La guerre, depuis la dernière, on l’exporte vers d’autres contrées. Cette année, ce pays que tu « présides » est monté sur la 3e marche du podium des plus gros vendeurs d’armes. L’un de ses principaux clients ? La monarchie wahhabite se donne à cœur joie de s’en servir au Yémen contre la population. Conséquences : des cadavres à n’en plus finir, des cimetières à perte de vue. Les chiffres ? 100 000 morts – dont 12 000 civils, rien qu’en 2015 -, d’après une étude menée par l’université du Sussex. Mais ni toi, Manu, ni ta Ministre de la Défense, ne semblez dérangés par ce lourd bilan.
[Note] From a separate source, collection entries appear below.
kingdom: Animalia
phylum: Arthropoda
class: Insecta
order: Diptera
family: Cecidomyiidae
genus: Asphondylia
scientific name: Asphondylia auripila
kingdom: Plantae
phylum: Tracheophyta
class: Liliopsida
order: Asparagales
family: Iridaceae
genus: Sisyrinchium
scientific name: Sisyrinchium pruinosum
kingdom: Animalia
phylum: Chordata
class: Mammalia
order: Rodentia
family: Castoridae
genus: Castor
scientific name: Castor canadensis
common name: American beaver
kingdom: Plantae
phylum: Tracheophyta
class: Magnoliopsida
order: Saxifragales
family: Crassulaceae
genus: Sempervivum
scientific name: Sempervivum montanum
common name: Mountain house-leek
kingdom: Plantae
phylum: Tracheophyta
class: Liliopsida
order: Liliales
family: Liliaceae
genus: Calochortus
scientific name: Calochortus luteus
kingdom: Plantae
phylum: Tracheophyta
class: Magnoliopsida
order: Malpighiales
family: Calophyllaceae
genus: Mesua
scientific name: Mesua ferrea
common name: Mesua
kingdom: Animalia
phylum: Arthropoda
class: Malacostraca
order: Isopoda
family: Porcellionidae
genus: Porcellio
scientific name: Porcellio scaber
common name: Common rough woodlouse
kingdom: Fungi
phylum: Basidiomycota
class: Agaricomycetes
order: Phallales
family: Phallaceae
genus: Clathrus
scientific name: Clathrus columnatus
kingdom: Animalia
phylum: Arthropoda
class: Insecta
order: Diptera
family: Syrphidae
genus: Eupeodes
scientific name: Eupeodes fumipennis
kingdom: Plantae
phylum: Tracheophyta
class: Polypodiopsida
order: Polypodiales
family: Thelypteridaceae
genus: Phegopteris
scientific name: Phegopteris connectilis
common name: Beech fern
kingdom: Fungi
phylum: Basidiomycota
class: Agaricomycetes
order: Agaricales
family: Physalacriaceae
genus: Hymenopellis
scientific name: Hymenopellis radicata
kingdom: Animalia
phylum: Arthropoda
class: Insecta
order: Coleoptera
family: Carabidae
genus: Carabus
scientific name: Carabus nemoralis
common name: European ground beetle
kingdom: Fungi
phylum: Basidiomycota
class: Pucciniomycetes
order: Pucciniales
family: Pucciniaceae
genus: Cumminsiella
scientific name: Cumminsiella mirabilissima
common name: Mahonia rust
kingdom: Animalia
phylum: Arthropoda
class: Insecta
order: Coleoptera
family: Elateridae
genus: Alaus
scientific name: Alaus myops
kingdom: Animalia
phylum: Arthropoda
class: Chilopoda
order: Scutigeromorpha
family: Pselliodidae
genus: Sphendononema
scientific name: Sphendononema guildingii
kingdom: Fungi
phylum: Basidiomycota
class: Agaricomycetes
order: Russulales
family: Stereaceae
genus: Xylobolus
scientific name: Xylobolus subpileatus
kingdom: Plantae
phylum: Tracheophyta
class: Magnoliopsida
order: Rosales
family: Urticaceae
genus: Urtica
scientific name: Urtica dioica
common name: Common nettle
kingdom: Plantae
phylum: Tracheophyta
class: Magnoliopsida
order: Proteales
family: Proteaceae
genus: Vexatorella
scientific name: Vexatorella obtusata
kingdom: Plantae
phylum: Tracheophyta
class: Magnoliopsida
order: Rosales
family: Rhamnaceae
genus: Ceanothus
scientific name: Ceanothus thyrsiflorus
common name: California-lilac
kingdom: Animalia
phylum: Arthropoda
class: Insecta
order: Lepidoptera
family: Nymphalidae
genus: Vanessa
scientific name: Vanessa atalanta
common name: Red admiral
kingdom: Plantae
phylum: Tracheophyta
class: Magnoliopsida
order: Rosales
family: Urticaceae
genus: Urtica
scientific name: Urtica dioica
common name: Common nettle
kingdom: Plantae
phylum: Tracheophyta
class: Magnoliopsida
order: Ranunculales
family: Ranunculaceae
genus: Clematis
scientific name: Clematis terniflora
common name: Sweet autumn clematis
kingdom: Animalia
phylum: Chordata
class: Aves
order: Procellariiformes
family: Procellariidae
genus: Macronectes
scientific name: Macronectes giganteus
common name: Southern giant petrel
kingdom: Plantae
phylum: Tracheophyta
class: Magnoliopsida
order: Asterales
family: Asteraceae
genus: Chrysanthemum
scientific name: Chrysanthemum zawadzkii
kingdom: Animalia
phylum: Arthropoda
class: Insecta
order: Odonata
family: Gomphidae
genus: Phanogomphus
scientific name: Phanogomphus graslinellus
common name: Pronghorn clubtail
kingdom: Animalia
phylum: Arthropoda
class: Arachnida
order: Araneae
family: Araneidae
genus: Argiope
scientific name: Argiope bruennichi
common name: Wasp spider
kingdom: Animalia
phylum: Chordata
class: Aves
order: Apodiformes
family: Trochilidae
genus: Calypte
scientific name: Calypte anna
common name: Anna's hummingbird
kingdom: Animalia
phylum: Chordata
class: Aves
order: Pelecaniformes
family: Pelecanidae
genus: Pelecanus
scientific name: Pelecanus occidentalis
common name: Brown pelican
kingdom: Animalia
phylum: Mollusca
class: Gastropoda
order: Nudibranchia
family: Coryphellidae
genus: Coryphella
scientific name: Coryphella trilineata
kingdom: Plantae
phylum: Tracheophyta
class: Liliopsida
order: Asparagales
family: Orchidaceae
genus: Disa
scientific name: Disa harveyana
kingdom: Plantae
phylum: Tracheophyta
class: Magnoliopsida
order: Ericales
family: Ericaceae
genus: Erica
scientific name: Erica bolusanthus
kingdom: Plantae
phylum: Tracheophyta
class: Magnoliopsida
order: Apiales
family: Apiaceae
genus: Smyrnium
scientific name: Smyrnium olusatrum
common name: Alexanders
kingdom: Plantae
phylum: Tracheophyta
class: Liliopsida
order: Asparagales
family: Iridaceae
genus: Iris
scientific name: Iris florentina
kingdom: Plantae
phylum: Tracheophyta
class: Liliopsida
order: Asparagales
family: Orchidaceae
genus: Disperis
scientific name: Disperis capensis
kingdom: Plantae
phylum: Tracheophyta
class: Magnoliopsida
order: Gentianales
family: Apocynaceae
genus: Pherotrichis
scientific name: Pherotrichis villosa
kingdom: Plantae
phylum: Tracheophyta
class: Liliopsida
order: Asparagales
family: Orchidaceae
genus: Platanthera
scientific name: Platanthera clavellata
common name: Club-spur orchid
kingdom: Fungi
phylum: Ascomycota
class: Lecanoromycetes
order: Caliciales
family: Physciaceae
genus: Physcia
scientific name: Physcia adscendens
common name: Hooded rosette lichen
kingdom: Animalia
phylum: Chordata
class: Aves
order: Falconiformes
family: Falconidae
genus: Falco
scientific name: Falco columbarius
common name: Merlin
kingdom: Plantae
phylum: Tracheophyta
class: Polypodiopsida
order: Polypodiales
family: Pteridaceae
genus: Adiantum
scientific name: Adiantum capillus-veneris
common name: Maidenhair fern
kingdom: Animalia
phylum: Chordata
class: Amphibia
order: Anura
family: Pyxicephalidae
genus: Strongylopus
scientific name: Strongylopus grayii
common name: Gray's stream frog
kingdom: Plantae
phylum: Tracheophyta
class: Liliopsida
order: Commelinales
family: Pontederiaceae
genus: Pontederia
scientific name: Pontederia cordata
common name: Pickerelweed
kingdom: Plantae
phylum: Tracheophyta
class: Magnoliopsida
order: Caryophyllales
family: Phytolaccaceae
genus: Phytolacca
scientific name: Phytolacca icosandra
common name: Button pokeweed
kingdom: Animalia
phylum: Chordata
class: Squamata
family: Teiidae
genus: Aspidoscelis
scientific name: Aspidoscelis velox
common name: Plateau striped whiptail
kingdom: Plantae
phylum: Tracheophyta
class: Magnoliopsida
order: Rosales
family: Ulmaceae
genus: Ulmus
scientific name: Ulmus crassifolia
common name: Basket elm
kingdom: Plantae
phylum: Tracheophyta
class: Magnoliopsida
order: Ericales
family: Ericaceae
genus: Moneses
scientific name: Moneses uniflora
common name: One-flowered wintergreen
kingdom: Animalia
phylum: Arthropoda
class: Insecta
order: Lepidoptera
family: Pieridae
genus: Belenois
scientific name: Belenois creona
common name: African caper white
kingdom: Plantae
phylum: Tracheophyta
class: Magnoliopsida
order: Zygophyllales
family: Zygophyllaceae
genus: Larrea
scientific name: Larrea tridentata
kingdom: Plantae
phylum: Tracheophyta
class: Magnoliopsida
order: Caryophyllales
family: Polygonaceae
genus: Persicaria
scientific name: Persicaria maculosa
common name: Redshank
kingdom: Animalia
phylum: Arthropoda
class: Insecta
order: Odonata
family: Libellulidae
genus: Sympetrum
L’an dernier, l’Observatoire des armements indiquait que vous fournissiez même un soutien de premier plan à l’Arabie saoudite et aux Émirats arabes unis : matériel de guerre tactique, équipement de pointe… Il paraît que vous seriez même parvenus à pré-vendre le futur drone tactique Patroller aux Émirats arabes unis, l’allié dans la région de votre meilleur client. Et, pour corser le tout… vos conseillers militaires s’occupent des entraînements des forces spéciales saoudiennes, ce pays chéri et gâté, à l’origine des djihadistes.
Nous ne sommes pas en guerre, Manu.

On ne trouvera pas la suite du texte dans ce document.